Monday, 16 January 2012

Musical Monday: Barlow Girls

OK, so BarlowGirl is a Christian pop-rock girl band, best known (by me, but I'm almost totally ignorant on such matters) for my favourite version of O Holy Night.

But it seems that before they were famous, another Christian pop-rock girl band met these sisters - Barlow's their last name, ordinary girls they don't live in the fast lane, they don't rate with the guys that score 'cause they don't flaunt what the boys want more - and wrote a song in tribute to them and their stand on purity (that 'God has one perfect man already chosen for us; therefore we have no need to worry ourselves in searching for him. When the time is right, we know God will bring us together').

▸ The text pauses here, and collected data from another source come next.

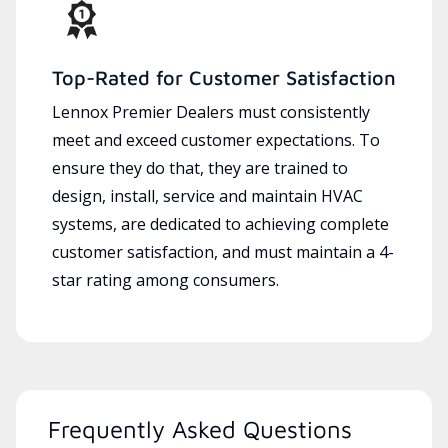
Top-Rated for Customer Satisfaction
Lennox Premier Dealers must consistently
meet and exceed customer expectations. To
ensure they do that, they are trained to
design, install, service and maintain HVAC
systems, are dedicated to achieving complete
customer satisfaction, and must maintain a 4-
star rating among consumers.
Frequently Asked Questions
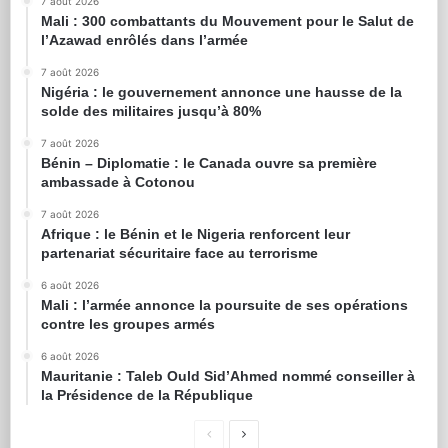
7 août 2026
Mali : 300 combattants du Mouvement pour le Salut de
l’Azawad enrôlés dans l’armée
7 août 2026
Nigéria : le gouvernement annonce une hausse de la
solde des militaires jusqu’à 80%
7 août 2026
Bénin – Diplomatie : le Canada ouvre sa première
ambassade à Cotonou
7 août 2026
Afrique : le Bénin et le Nigeria renforcent leur
partenariat sécuritaire face au terrorisme
6 août 2026
Mali : l’armée annonce la poursuite de ses opérations
contre les groupes armés
6 août 2026
Mauritanie : Taleb Ould Sid’Ahmed nommé conseiller à
la Présidence de la République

You may want to ignore the slightly icky and ill-advised line about their Moms, but I gotta say I love the sentiment of this song:
No girl should feel she has to trade
Her body for love or be an old maid


And yes, there are guys who are willing to wait - just ask this BarlowGirl on her wedding day ;)

My only question to the world is this:
Why the hell did nobody play me this song in 2001?

Thursday, 12 January 2012

Confession time

Sometimes this celibacy gig really, really sucks. Something tells me this could be the longest 73 days of my life.